• Exercise instructions
Below are some records. Return exactly the lines from the one containing "geit. Er lag een" through the one containing "laren zijn bij de", both included, and only those.

• Recorded information
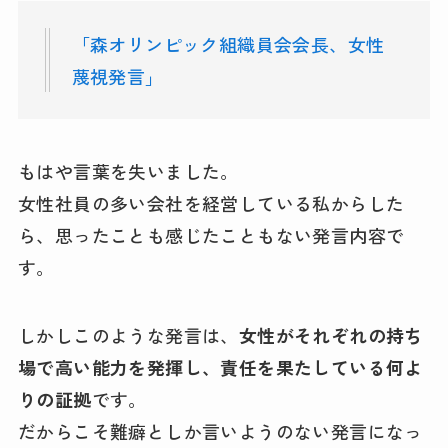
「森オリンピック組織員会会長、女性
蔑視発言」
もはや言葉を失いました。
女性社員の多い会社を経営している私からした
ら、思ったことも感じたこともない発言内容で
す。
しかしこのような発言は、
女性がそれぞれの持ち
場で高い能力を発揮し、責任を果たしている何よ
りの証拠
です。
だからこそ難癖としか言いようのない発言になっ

...

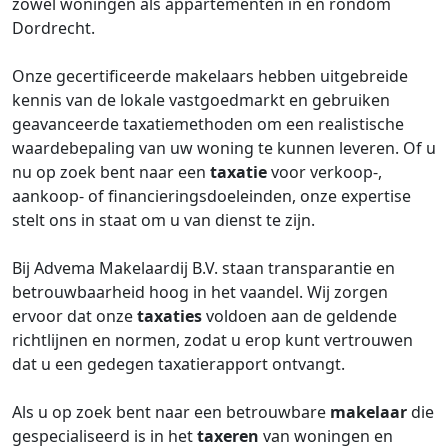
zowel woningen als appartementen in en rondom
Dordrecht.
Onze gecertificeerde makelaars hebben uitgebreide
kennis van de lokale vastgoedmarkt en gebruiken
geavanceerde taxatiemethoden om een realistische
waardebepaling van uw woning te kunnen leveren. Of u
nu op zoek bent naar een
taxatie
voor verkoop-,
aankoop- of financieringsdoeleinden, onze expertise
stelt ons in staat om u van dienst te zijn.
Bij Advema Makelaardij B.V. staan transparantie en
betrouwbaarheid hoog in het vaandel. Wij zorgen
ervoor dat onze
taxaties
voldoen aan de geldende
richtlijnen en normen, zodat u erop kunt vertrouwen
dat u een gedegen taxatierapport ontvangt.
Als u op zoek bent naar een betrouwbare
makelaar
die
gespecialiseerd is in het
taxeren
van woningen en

==

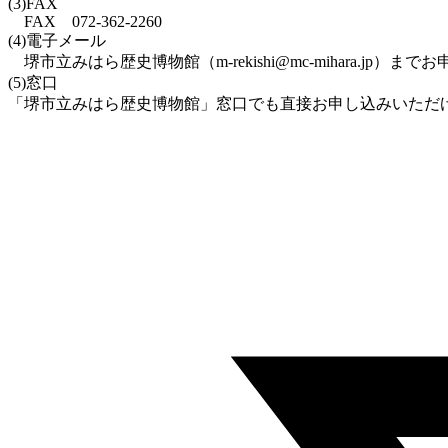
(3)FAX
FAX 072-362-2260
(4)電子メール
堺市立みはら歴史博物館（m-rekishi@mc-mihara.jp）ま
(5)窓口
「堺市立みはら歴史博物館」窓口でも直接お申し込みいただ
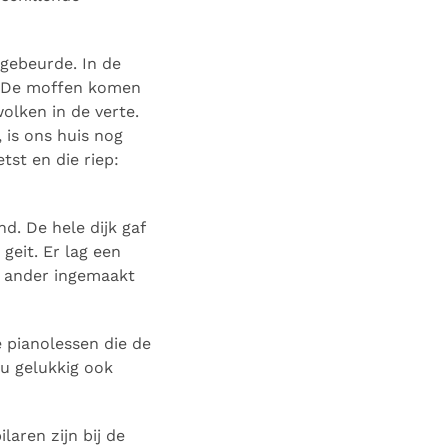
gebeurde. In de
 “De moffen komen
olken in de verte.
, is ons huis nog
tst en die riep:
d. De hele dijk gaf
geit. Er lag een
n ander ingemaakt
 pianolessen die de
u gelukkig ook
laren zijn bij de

• Solution to this problem
geit. Er lag een
n ander ingemaakt
 pianolessen die de
u gelukkig ook
laren zijn bij de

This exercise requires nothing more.